[Document understanding data]
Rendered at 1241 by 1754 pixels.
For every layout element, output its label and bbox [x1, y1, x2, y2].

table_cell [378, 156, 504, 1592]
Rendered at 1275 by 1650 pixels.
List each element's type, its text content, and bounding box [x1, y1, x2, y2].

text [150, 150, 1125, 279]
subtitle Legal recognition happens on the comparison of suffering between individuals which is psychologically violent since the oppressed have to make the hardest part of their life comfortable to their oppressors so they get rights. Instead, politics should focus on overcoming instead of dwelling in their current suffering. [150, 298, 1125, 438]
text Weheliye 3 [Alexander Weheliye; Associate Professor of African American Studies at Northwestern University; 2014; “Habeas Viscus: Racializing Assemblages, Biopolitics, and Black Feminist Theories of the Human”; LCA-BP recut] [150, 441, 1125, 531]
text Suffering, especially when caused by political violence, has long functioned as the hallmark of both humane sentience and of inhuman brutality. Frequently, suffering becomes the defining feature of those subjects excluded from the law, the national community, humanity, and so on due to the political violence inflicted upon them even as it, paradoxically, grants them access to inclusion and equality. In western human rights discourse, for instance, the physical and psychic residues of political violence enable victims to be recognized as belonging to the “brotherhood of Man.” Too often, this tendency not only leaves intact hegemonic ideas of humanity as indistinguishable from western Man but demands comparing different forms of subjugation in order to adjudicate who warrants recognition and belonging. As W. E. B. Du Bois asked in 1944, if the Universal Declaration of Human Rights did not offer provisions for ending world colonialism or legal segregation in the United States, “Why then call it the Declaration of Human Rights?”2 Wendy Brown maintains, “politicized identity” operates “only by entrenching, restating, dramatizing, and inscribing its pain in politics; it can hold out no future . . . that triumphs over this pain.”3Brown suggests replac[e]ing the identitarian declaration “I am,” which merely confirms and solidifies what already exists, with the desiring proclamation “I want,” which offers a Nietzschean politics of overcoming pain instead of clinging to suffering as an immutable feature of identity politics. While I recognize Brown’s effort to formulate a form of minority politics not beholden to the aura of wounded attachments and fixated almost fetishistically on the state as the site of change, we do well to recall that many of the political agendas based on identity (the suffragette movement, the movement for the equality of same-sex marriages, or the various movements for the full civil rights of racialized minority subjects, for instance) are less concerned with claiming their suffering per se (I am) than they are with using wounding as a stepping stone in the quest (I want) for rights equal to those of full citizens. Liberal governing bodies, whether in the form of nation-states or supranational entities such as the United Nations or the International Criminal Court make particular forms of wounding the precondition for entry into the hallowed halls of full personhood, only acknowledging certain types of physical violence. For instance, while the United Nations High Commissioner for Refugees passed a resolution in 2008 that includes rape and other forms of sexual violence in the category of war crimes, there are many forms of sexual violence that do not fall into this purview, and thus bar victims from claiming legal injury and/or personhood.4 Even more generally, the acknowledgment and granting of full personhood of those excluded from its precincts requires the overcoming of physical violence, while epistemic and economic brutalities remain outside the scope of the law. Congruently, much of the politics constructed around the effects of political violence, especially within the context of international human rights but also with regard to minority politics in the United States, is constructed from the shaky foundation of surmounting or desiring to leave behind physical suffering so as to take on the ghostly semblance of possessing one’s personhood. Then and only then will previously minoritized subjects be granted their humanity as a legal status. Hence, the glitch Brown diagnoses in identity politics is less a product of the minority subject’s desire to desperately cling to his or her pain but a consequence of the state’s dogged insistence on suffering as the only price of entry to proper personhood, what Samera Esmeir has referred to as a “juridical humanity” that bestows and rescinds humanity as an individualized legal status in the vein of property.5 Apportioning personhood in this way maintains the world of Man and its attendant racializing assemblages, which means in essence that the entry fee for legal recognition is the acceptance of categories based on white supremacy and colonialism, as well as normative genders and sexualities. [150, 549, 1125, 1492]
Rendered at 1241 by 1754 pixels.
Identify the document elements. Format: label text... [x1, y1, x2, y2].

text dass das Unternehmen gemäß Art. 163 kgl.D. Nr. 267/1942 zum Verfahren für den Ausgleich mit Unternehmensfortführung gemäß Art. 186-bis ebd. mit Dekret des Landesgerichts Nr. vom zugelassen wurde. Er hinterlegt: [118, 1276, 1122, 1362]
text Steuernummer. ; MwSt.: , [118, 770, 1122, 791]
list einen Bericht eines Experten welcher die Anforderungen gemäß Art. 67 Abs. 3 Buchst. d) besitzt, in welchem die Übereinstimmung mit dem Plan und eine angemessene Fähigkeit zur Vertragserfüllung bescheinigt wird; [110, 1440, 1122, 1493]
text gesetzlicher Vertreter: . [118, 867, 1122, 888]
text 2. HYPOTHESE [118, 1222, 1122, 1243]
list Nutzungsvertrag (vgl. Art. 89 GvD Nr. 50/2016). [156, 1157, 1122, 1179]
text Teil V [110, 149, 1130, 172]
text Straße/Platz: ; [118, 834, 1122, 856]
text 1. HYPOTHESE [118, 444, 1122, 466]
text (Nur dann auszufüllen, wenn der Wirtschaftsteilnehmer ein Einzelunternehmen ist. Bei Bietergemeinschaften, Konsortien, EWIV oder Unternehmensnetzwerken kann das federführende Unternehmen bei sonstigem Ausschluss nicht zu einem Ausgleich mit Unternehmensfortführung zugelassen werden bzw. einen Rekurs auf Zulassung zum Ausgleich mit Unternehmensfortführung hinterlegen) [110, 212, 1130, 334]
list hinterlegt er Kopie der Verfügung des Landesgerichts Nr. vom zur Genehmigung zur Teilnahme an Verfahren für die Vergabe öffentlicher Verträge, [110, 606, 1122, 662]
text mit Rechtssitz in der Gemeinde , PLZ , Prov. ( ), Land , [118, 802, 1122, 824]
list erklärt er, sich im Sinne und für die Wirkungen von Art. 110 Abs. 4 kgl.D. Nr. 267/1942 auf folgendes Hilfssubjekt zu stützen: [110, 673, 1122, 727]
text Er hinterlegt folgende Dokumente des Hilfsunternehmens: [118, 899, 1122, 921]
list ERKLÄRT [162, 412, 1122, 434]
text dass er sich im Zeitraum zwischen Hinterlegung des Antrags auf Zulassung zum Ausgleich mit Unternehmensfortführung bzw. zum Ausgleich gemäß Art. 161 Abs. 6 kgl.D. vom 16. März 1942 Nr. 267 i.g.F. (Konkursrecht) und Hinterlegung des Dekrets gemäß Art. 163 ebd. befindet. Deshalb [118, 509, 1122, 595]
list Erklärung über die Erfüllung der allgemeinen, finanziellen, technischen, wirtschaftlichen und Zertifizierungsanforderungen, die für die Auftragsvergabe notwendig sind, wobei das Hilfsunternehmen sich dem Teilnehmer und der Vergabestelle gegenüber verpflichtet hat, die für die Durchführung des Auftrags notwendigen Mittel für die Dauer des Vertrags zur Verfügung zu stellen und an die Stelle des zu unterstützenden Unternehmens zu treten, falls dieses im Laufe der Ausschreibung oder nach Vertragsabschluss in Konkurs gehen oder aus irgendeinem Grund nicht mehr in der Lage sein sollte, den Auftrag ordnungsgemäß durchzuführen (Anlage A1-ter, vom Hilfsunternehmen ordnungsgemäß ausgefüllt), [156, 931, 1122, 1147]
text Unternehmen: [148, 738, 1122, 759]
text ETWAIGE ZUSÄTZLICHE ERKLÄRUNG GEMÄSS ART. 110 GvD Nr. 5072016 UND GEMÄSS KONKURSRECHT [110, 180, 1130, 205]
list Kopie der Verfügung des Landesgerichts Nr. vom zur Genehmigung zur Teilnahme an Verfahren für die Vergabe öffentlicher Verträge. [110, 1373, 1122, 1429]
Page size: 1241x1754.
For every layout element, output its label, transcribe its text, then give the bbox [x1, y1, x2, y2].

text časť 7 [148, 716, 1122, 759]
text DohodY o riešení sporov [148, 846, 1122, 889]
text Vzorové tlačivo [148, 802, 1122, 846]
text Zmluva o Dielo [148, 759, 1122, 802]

▶ [Task description]: In the entries above, the lines between the one holding "Rendered at 1275 by 1650 pixels." and the one holding "List each element's", inclusive, are to be printed exactly as written, and those alone.

▶ [Output for this exercise]:
Rendered at 1275 by 1650 pixels.
List each element's type, its text content, and bounding box [x1, y1, x2, y2].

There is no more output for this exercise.